While Tough does most of the day-to-day editing work on the site himself, he relies on a team of secondary editors (Brown is one) from all over North America. And while most of the letters that have been published so far have come from writers Tough or his editors are already familiar with, a few were selected from the electronic slush pile. Unlike most on-line publications, Open Letters accepts and actively encourages unsolicited e-mail submissions. Tough gets 10-15 submissions via e-mail each week.
As with most literary start-up projects, the financial reality for Open Letters looks dicey. To date, Tough has poured something less than $10,000 of his own money into the site and says he's currently talking to investors.

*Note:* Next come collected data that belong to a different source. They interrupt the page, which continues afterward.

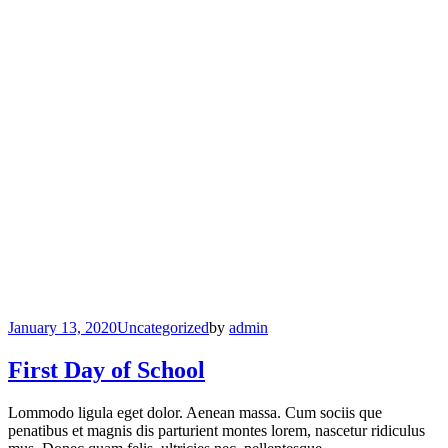
January 13, 2020
Uncategorized
by
admin
First Day of School
Lommodo ligula eget dolor. Aenean massa. Cum sociis que
penatibus et magnis dis parturient montes lorem, nascetur ridiculus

His editors are all volunteers, with the exception of a technical editor who is paid, in Tough's words "an insufficient amount." Contributors receive a tiny honorarium of $20 in return for each published letter -- less than most literary journals pay.
But Tough has a plan to make money, or at least to break even. Once the site has been up and running for awhile, he intends to charge $20 (U.S.) for a year's subscription. If he can get 10,000 paid subscribers, that's $200,000 a year. Enough, he figures, to pay himself, run the site and pay his writers a decent sum. Will 10,000 people pay twenty bucks a year to read letters -- even well written, carefully selected ones -- in a weekly digital magazine they can download from e-mail? Tough is betting on it.
For the time being, at least, he's happy to fly solo with his project, even if it's despite the odds. "Before this I'd been connected to two institutions that are both more than 100 years old, which has its advantages," he said, referring to Harpers and Saturday Night. "But with a start-up there is the excitement of watching whether we stumble or soar."